Re-engineering technology platforms
Globally in 2022 there were over 1,200 private technology companies valued at USD$1bn or over, of which 97% were B2B. Of the top 20 by value, 7 were founded in the United States and 5 were founded in China.
Source: CB Insights, https://www.cbinsights.com/research-unicorn-companies
© Mohamad Othman
Do you need ‘good enough’ or best-in-class?
Many proprietary technology platforms are sufficient to deliver the revenue milestones and market penetration planned for mid-cap investments. But not all have the architecture to support a step change in scale required by the next acquirer. In these cases, extensive re-engineering is need to maximise ROI, which requires a clear technology strategy as part of the initial investment thesis.
Rebuilding technology has many ‘unknown unknowns’, risking service interruption and delayed ‘business as usual’ product development. The optimal way to avoid service interruption is to modularise the existing technology and then re-engineer in stages, launching new components in a parallel platform. Not every component needs to be re-engineered as some can instead be ‘wrapped’ in interfaces that work with the new platform.

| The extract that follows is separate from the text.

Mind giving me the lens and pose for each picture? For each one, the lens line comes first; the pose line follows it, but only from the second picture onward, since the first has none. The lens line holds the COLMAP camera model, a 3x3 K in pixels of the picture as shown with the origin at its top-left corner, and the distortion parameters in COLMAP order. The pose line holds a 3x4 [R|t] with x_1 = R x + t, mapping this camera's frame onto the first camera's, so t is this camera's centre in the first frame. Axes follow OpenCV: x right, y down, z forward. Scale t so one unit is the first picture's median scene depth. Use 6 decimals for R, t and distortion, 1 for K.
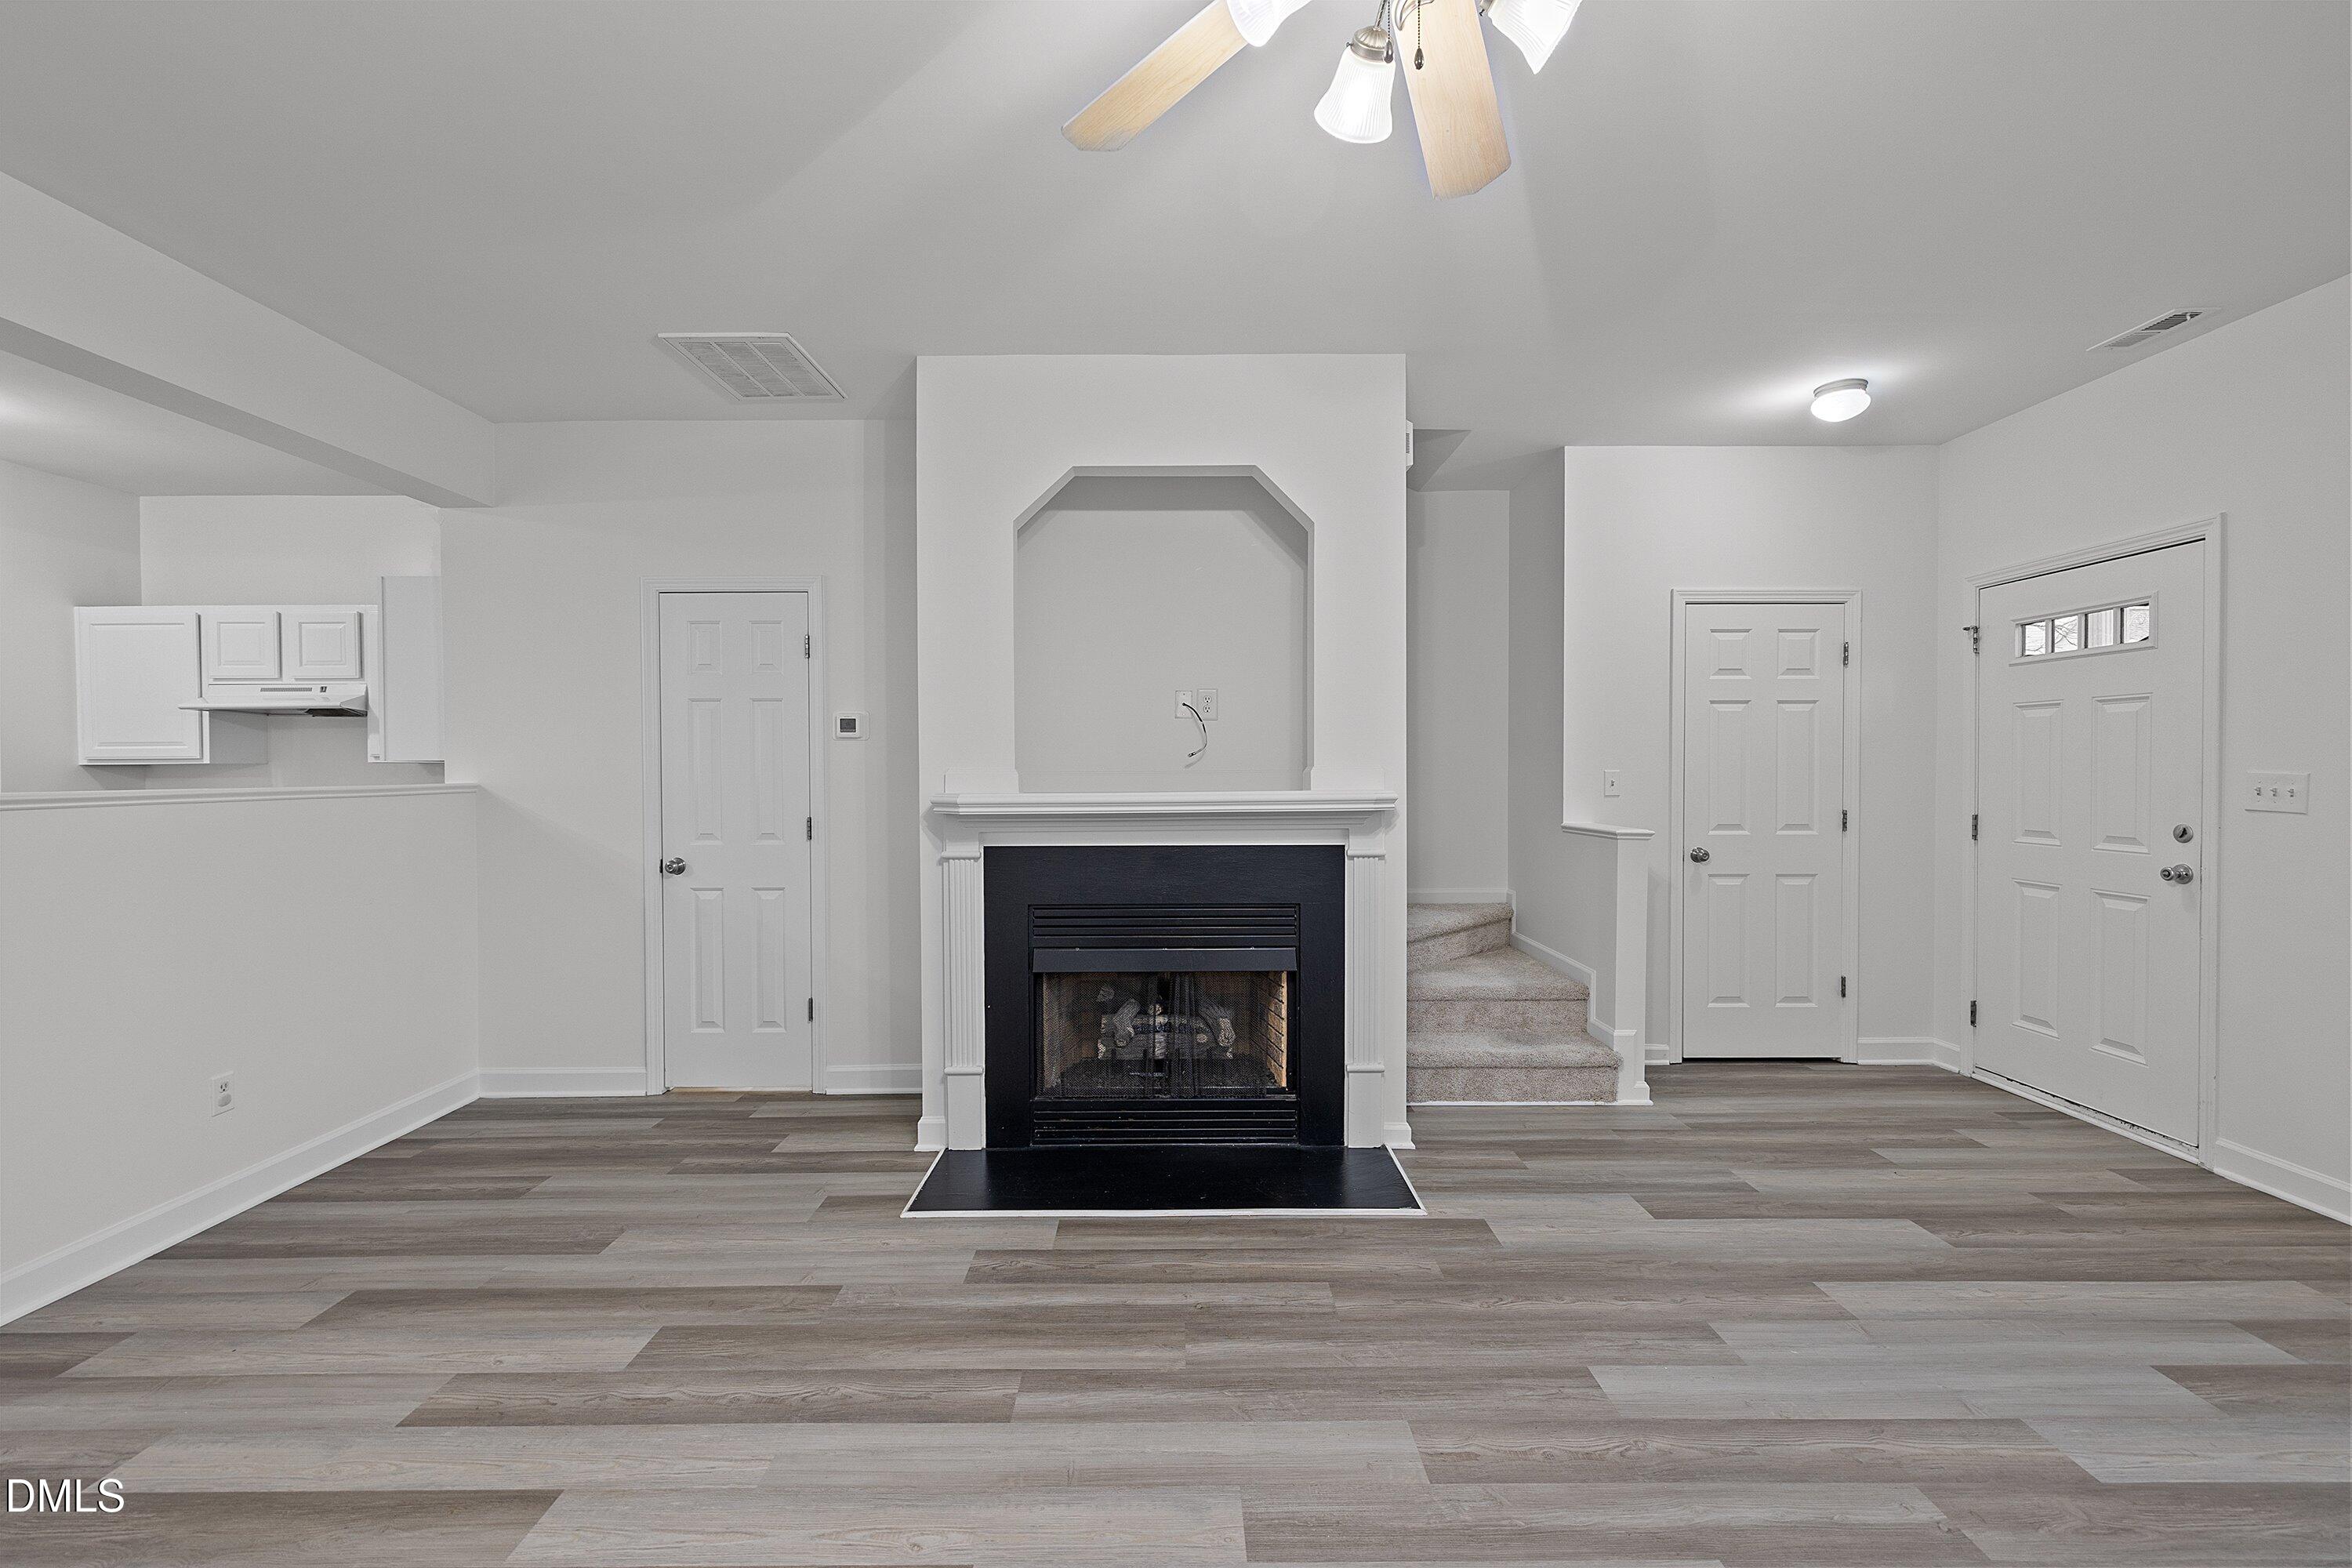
lens RADIAL K [[986.7, 0, 1176.0], [0, 986.7, 784.0], [0, 0, 1]] dist [0.000200, -0.000114]
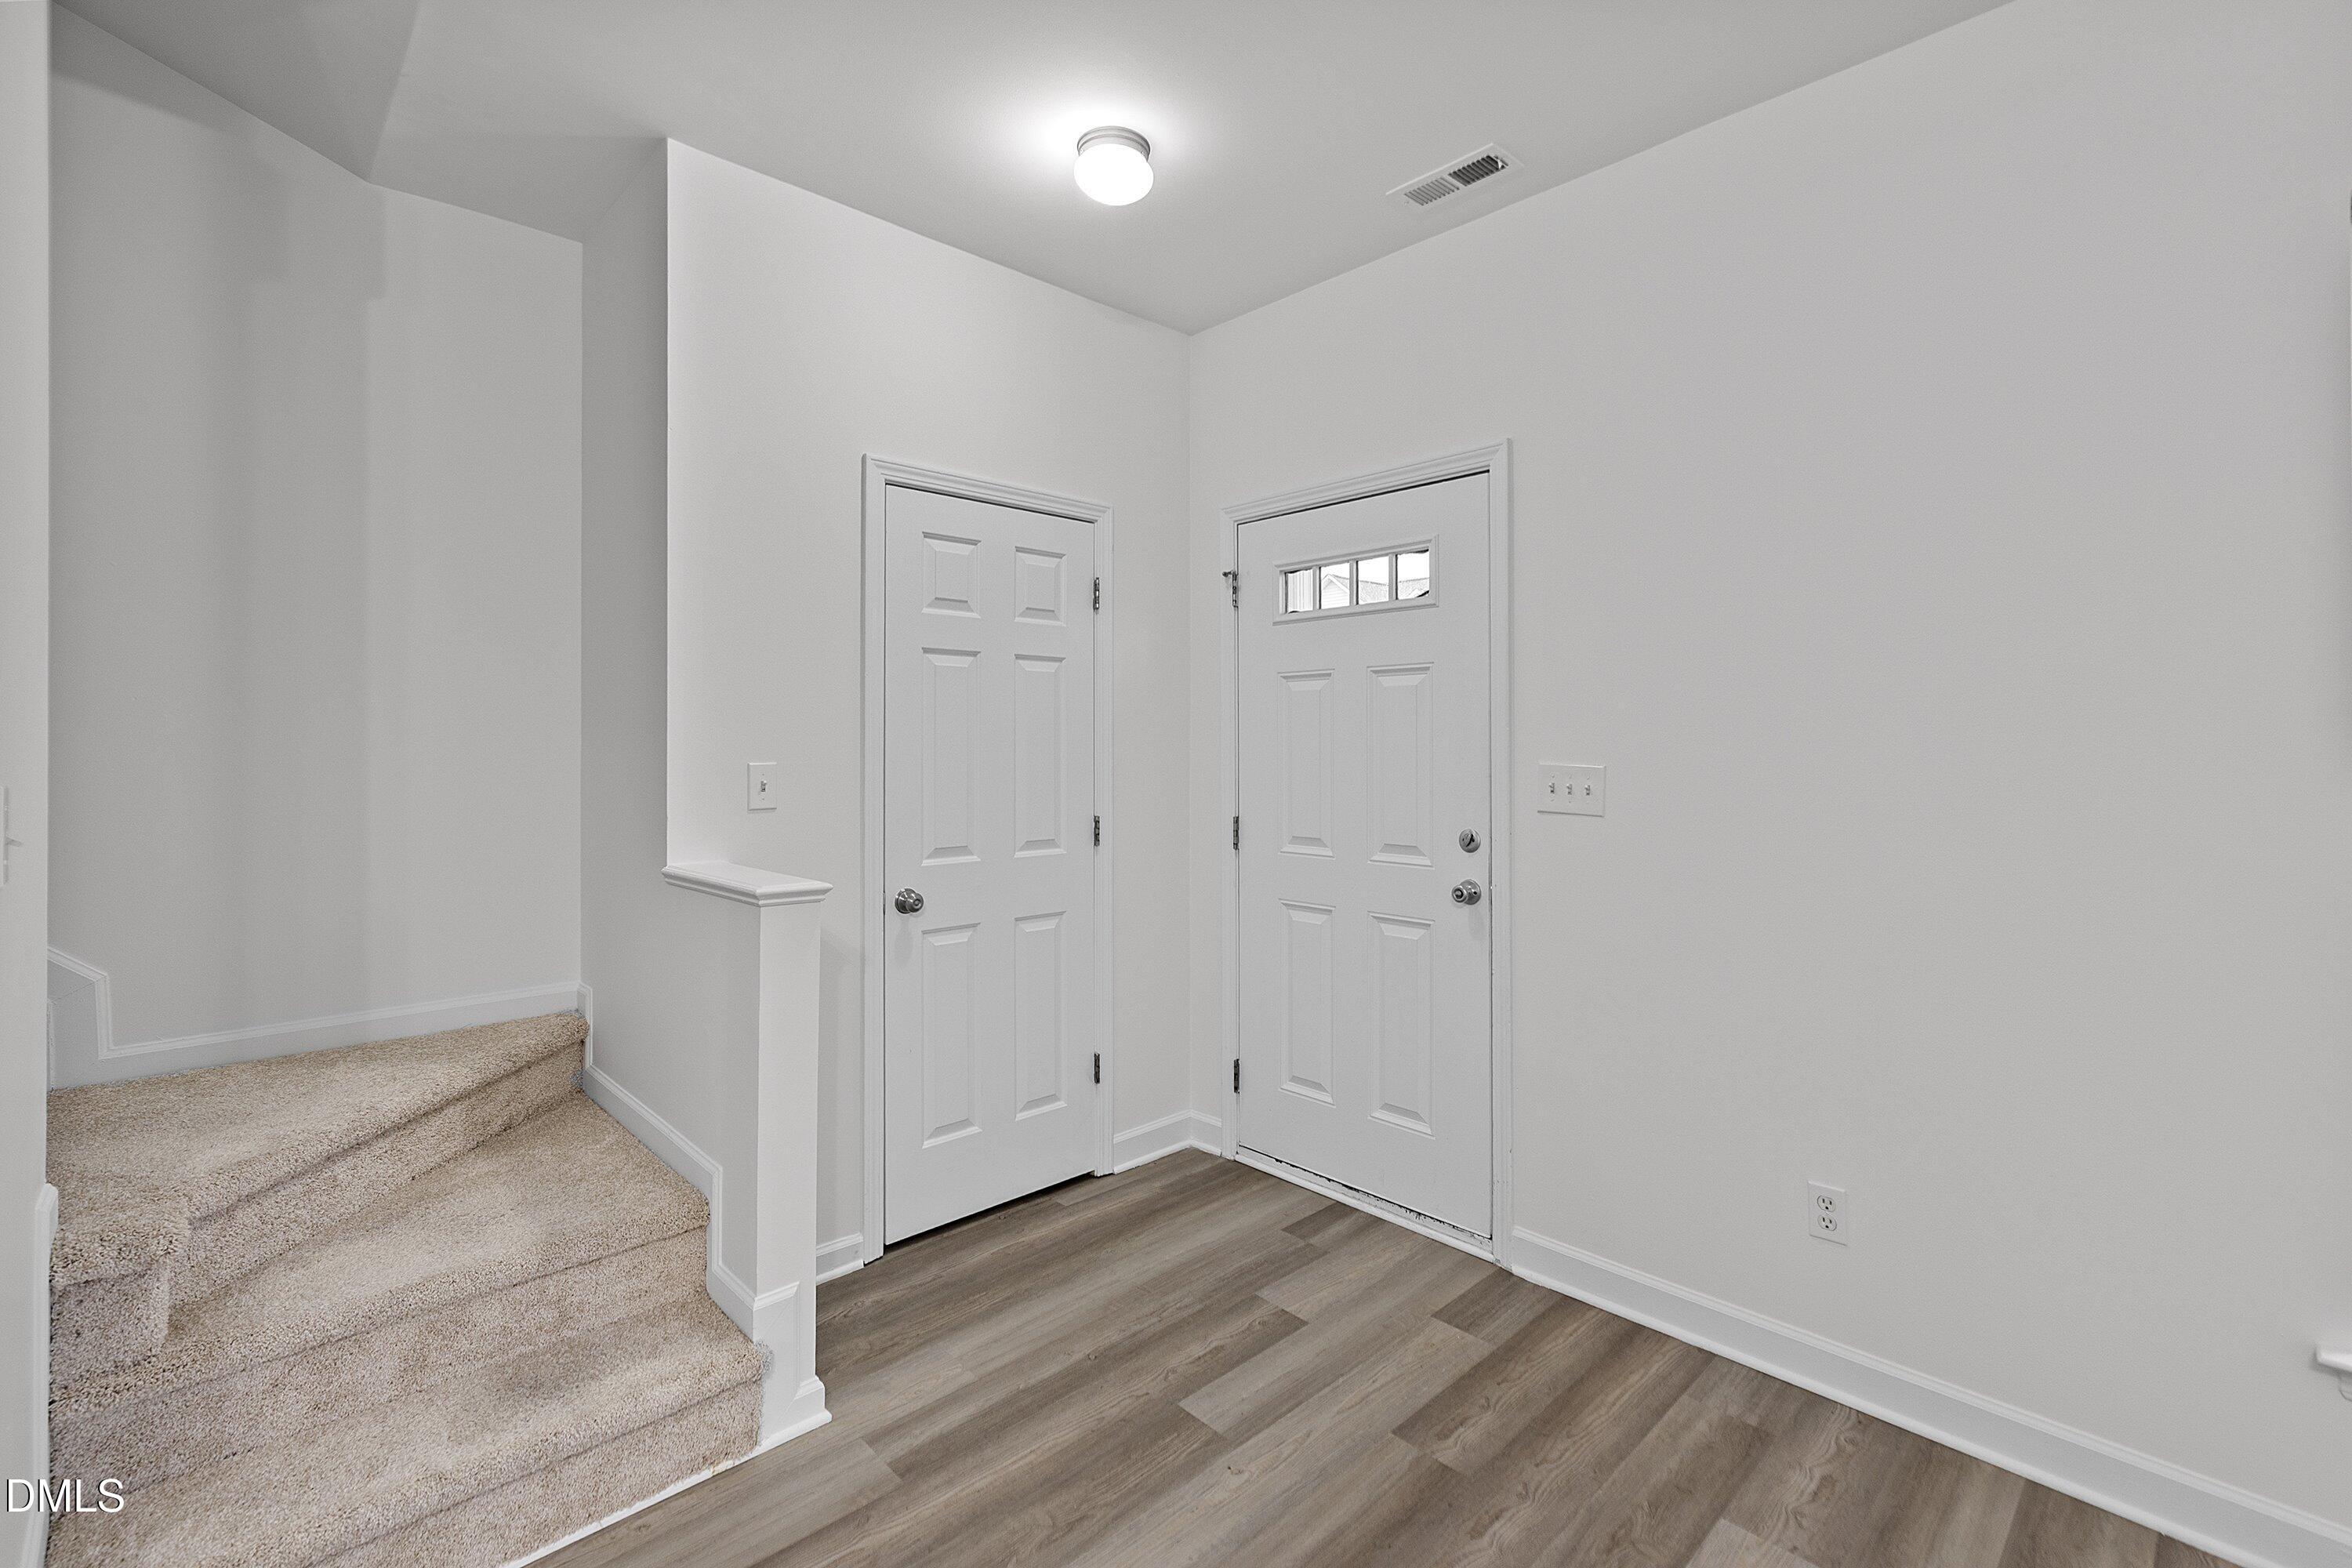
lens RADIAL K [[1036.0, 0, 1191.9], [0, 1036.0, 739.5], [0, 0, 1]] dist [-0.000180, 0.000176]
pose [[0.722217, 0.005573, 0.691644, 0.266789], [0.010318, 0.999769, -0.018829, -0.016495], [-0.691590, 0.020735, 0.721993, 0.517630]]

Nearer the start of the investment period there is a range of options of ‘effort vs. outcome’ and it is tempting to believe that ‘more can be achieved with less’ over a longer period. However the longer it takes, the greater the effort required to fix the larger technical debt, and as the technology nears its limits, the number of true options diminish rapidly. Resolving technical debt distracts from value creation, so realised exit valuations often diminish as the time to complete re-engineering is extended.